BRIEF ▸
Copy all records exactly, excluding images.

GIVEN DATA ▸
-------------------------
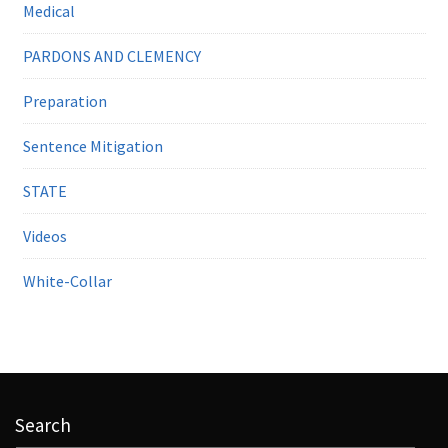
Medical
PARDONS AND CLEMENCY
Preparation
Sentence Mitigation
STATE
Videos
White-Collar
Search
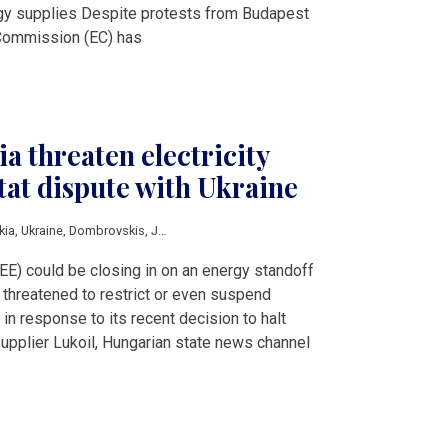
rgy supplies Despite protests from Budapest
 Commission (EC) has
a threaten electricity
-tat dispute with Ukraine
kia
,
Ukraine
,
Dombrovskis
,
Janaf
,
Lukoil
,
Shmyhal
,
Szijjarto
EE) could be closing in on an energy standoff
threatened to restrict or even suspend
 in response to its recent decision to halt
supplier Lukoil, Hungarian state news channel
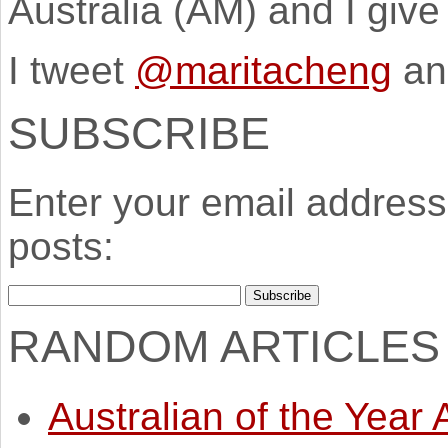
Australia (AM) and I giv
I tweet
@maritacheng
an
SUBSCRIBE
Enter your email address 
posts:
RANDOM ARTICLES
Australian of the Year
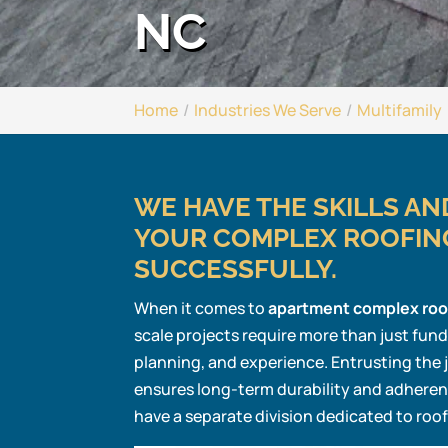
NC
Home
Industries We Serve
Multifamily
WE HAVE THE SKILLS A
YOUR COMPLEX ROOFIN
SUCCESSFULLY.
When it comes to
apartment complex roo
scale projects require more than just fun
planning, and experience. Entrusting the
ensures long-term durability and adheren
have a separate division dedicated to roo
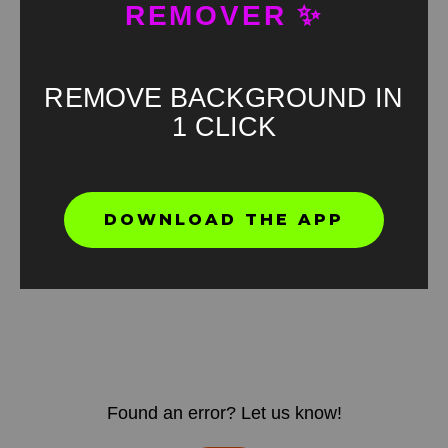
REMOVER ✨
REMOVE BACKGROUND IN
1 CLICK
DOWNLOAD THE APP
Found an error? Let us know!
-------------------------
ANSWER SPACE ▸
Medical
PARDONS AND CLEMENCY
Preparation
Sentence Mitigation
STATE
Videos
White-Collar
Search
rgy supplies Despite protests from Budapest
 Commission (EC) has
a threaten electricity
-tat dispute with Ukraine
kia
,
Ukraine
,
Dombrovskis
,
Janaf
,
Lukoil
,
Shmyhal
,
Szijjarto
EE) could be closing in on an energy standoff
threatened to restrict or even suspend
 in response to its recent decision to halt
supplier Lukoil, Hungarian state news channel
Australia (AM) and I giv
I tweet
@maritacheng
an
SUBSCRIBE
Enter your email address 
posts:
RANDOM ARTICLES
Australian of the Year
NC
Home
Industries We Serve
Multifamily
WE HAVE THE SKILLS A
YOUR COMPLEX ROOFIN
SUCCESSFULLY.
When it comes to
apartment complex roo
scale projects require more than just fun
planning, and experience. Entrusting the
ensures long-term durability and adheren
have a separate division dedicated to roo
REMOVER ✨
REMOVE BACKGROUND IN
1 CLICK
DOWNLOAD THE APP
Found an error? Let us know!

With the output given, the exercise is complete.